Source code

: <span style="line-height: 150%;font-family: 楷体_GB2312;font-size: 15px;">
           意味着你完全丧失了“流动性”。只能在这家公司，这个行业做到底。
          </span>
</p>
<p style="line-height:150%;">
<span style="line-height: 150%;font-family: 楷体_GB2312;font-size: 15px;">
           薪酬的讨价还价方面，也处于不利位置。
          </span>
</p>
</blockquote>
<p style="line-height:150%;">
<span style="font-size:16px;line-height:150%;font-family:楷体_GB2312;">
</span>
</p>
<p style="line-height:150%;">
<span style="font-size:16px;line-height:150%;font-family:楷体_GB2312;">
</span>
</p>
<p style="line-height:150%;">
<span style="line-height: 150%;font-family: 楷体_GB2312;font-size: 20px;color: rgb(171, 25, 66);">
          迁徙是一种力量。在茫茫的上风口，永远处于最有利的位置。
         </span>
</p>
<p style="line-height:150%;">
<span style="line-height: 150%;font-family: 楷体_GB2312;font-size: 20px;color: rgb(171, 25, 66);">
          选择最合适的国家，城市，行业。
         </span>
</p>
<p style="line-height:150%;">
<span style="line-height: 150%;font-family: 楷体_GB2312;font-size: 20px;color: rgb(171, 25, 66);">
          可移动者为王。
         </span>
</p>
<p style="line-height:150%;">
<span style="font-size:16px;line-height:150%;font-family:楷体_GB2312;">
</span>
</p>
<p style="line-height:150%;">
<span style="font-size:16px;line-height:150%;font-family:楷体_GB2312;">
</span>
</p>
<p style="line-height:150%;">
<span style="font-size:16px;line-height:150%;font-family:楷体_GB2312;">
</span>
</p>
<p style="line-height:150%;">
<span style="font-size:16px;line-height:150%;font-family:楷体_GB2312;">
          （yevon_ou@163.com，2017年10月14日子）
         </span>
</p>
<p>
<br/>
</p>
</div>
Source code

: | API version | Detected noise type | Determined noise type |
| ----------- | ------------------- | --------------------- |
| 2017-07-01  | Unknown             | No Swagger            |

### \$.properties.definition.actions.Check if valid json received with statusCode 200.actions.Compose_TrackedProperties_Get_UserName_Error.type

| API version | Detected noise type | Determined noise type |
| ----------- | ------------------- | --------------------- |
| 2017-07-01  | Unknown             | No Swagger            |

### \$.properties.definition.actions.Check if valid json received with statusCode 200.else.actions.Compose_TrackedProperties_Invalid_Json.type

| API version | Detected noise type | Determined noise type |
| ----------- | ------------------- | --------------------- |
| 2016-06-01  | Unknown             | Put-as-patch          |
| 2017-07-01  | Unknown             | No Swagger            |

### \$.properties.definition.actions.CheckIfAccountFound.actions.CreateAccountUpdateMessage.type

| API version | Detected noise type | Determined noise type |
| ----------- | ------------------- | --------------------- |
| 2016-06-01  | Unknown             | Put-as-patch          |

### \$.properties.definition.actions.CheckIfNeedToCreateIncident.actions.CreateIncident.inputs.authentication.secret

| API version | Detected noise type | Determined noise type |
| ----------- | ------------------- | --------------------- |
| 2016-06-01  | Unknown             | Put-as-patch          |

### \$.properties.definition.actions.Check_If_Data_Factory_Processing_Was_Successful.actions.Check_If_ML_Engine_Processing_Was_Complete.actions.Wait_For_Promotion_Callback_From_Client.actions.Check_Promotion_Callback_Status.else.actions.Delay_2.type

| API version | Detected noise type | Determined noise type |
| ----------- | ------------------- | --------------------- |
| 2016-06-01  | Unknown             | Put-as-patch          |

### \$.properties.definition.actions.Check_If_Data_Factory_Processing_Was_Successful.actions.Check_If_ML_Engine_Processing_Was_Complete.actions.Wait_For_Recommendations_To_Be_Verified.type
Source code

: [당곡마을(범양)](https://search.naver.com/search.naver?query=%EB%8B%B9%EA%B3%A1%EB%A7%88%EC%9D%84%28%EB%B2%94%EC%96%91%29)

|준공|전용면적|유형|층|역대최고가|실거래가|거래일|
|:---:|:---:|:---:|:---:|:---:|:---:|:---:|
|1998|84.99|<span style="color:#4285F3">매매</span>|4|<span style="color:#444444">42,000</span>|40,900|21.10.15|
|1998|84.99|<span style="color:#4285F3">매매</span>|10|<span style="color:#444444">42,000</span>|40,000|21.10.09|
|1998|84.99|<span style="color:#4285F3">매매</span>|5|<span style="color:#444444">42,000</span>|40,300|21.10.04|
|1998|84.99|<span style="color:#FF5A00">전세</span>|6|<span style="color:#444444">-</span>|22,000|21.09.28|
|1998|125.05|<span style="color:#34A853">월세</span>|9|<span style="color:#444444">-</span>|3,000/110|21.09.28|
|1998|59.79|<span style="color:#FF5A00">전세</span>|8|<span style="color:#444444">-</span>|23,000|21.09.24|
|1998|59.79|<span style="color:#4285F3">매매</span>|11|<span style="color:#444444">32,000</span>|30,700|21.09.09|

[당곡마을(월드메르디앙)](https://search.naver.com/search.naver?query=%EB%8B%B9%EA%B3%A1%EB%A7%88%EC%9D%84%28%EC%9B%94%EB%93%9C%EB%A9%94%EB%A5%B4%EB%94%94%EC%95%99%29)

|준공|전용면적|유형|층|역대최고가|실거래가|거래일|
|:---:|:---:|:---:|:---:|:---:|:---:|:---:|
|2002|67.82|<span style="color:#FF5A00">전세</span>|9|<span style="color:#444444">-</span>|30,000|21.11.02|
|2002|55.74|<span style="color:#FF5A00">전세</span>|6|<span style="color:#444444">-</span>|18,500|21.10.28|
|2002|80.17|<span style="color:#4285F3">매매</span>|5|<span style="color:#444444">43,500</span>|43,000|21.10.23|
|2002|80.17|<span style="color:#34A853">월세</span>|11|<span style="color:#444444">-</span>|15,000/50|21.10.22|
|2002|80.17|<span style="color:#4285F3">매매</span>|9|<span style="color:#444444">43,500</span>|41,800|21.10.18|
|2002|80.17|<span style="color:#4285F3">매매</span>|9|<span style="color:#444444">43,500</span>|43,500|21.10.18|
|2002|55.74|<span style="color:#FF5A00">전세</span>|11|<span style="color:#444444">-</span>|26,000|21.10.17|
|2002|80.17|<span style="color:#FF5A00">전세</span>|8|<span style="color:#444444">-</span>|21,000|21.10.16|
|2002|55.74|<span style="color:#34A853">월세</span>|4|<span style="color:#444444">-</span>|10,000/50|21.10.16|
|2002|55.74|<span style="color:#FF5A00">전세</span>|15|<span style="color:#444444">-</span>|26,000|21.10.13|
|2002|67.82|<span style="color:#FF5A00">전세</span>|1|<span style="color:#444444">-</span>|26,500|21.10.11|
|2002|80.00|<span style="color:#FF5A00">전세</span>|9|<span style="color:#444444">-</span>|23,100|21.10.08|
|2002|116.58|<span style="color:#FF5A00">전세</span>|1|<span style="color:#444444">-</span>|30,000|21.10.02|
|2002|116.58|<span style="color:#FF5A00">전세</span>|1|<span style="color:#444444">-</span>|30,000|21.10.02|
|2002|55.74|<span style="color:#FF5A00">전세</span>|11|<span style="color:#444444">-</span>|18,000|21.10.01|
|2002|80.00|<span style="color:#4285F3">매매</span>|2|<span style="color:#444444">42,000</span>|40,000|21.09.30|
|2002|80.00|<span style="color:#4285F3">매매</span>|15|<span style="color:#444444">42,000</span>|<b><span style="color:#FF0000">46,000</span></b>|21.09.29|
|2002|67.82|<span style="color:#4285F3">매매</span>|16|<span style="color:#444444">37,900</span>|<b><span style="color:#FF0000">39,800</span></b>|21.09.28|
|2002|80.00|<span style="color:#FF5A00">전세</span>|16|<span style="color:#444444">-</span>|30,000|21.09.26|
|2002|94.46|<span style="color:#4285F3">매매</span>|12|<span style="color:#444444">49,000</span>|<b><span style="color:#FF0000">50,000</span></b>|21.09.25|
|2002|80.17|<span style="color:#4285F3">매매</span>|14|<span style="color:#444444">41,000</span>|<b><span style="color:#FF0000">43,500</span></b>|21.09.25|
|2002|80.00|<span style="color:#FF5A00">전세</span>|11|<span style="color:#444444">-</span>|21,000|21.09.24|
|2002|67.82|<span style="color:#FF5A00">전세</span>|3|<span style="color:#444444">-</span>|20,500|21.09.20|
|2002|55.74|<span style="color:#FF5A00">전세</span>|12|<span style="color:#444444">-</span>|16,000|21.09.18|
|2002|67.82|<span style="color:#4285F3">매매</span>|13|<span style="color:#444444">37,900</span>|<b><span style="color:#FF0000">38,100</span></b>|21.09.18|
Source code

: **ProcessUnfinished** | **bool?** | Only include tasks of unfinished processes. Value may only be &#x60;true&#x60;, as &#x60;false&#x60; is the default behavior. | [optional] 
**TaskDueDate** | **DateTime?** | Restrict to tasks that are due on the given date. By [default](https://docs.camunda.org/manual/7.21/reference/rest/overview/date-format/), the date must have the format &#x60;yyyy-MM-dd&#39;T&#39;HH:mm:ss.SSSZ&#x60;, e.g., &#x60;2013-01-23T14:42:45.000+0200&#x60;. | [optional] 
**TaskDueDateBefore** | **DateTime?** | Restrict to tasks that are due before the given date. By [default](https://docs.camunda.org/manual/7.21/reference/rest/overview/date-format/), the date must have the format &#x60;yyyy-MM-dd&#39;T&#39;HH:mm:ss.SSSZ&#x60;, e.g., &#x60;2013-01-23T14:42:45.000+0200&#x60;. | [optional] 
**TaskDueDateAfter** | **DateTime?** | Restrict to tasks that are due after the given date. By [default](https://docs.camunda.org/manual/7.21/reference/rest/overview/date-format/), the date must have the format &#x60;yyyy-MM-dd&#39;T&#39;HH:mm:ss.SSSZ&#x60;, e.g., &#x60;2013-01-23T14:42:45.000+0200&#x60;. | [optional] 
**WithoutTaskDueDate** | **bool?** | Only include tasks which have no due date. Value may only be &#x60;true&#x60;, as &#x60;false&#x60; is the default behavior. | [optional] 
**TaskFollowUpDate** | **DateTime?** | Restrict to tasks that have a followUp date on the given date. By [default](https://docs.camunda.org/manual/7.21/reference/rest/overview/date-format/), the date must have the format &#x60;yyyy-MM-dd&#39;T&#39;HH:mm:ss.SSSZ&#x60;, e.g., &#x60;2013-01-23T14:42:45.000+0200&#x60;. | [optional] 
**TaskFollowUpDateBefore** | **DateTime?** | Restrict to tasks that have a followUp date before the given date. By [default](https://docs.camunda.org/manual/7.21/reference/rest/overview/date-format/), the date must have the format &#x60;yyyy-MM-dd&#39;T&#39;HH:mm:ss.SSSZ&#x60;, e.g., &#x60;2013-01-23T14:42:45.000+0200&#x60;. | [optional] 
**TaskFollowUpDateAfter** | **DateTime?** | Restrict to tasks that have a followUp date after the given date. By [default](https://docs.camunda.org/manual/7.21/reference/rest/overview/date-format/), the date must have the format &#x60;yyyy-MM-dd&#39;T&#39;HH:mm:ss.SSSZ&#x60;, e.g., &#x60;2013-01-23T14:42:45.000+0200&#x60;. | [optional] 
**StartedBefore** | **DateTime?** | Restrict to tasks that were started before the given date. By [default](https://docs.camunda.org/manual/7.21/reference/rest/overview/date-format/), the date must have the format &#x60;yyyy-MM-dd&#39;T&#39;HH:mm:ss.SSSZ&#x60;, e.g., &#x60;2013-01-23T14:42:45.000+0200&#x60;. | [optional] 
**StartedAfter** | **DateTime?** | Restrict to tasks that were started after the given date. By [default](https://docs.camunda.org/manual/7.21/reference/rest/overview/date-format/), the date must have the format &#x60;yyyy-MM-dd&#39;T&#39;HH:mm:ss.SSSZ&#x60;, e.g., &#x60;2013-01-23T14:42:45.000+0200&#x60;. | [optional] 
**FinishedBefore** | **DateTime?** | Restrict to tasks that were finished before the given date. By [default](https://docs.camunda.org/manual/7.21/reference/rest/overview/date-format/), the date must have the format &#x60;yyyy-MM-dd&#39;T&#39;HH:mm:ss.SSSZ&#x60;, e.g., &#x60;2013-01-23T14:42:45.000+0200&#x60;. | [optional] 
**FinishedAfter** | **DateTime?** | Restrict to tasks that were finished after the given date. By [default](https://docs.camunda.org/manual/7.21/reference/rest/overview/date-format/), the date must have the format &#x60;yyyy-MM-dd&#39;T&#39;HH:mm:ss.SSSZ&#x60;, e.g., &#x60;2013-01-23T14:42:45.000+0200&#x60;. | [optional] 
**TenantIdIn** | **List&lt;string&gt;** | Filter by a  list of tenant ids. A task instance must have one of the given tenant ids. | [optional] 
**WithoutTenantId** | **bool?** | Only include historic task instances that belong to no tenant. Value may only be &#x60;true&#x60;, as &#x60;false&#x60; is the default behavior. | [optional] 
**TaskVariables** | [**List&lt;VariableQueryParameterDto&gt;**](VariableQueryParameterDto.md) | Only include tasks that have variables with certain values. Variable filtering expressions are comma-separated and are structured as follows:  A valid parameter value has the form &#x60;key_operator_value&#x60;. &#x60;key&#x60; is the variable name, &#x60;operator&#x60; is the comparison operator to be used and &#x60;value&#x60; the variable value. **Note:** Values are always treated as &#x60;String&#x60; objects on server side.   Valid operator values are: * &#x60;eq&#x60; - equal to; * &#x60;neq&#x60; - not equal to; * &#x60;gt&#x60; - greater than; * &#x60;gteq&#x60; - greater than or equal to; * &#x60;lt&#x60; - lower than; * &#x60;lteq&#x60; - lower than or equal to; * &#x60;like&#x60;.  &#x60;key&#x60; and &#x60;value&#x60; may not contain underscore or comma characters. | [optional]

### What is needed
Scan the records for the string "received" and show every line that contains it.

### Output of the task
### \$.properties.definition.actions.Check if valid json received with statusCode 200.actions.Compose_TrackedProperties_Get_UserName_Error.type
### \$.properties.definition.actions.Check if valid json received with statusCode 200.else.actions.Compose_TrackedProperties_Invalid_Json.type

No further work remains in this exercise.